You will key your microphone before you talk, un-key the microphone, wait a few seconds before you speak, and then commence with your conversation. If you don’t, the first few seconds of your conversation won’t be heard.
If you want to communicate like a pro on your ham radio, remember to be polite and just talk to the other person as you would in a normal conversation.
There are great ham radio operators out there who will be happy to answer your questions. At times you may encounter someone who doesn’t have the time or doesn’t want to help out: that’s OK, just ask someone else.
Be prepared to make a few mistakes: it’s OK, and sometimes it’s the only way to learn something.

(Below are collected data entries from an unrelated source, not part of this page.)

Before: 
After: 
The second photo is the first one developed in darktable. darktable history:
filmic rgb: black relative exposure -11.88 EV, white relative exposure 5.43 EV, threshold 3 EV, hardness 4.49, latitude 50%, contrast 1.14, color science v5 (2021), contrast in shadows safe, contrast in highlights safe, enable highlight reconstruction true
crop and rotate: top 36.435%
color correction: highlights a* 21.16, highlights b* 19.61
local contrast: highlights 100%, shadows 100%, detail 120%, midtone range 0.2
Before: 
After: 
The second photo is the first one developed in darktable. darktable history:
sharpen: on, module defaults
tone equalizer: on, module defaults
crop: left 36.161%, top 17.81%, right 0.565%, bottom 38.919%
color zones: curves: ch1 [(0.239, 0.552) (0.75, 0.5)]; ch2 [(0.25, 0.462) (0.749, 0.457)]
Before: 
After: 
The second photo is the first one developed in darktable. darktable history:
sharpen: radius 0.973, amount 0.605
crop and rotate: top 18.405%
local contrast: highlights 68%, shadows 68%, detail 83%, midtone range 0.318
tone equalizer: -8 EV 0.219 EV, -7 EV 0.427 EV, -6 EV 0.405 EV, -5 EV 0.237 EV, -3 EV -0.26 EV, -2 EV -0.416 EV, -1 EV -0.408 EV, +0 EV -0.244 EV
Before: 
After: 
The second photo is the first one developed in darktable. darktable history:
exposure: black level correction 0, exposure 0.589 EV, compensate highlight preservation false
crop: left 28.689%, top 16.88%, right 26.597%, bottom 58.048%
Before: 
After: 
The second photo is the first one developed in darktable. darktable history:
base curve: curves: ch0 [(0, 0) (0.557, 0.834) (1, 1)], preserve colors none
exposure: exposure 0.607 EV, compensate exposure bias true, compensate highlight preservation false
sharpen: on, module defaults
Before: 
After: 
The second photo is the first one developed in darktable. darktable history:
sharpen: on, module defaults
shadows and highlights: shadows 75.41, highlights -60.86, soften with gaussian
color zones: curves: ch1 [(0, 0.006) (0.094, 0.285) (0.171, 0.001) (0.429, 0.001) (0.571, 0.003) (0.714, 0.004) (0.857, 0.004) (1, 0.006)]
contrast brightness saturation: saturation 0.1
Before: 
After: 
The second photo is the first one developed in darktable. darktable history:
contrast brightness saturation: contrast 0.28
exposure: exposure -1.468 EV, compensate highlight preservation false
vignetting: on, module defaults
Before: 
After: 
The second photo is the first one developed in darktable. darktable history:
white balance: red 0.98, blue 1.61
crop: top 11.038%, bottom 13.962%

You need to make that first initial contact, so use the phrase CQ once you have found a frequency that isn’t currently being used by another station.
A rag chew is a long conversation, where you give the other operator your basic information, and then the two of you engage in a conversation. Since you are talking with someone you do not know, you may want to avoid in-depth conversation about politics and religion!
If you are monitoring a conversation between two ham operators and you’d like to join in, the polite way to do so is to state your call sign. This indicates that you are there listening and would like to join in.
One of the most valuable pieces of equipment you can have at hand is a pad of paper and a pen. Make notes of the various contacts you have, noting their call sign, location, and what took place during the call.
Don’t forget that you need to identify yourself (by giving your call sign) every ten minutes and at the end of your communication.
The community of ham radio operators tends to be great folks who want everyone to have a good time, so you will begin to cultivate a group of people you can chat with on a regular basis. Getting involved with a local club will help you break the ice and get to know those in the area who are ham radio operators.
From celebrities to regular folks, long distance truckers to someone stuck inside during a snowstorm, you have the opportunity to chat with a wide variety of other ham radio operators. Jump into this hobby with both feet: you are going to have a great time! Ham radio lingo allows you to be part of a unique club of diverse people and groups with a shared passion.
We hope that these 15 tips will help you ease into talking on your new ham radio without sounding too much like a newbie. And oh, by the way: new ham radio operators are often called “elmers”, so don’t be surprised, or insulted, if you get called that a few times along the way.
In no time, you will be calling other ham radio operators ‘elmer’ because you’ll be an old pro by then!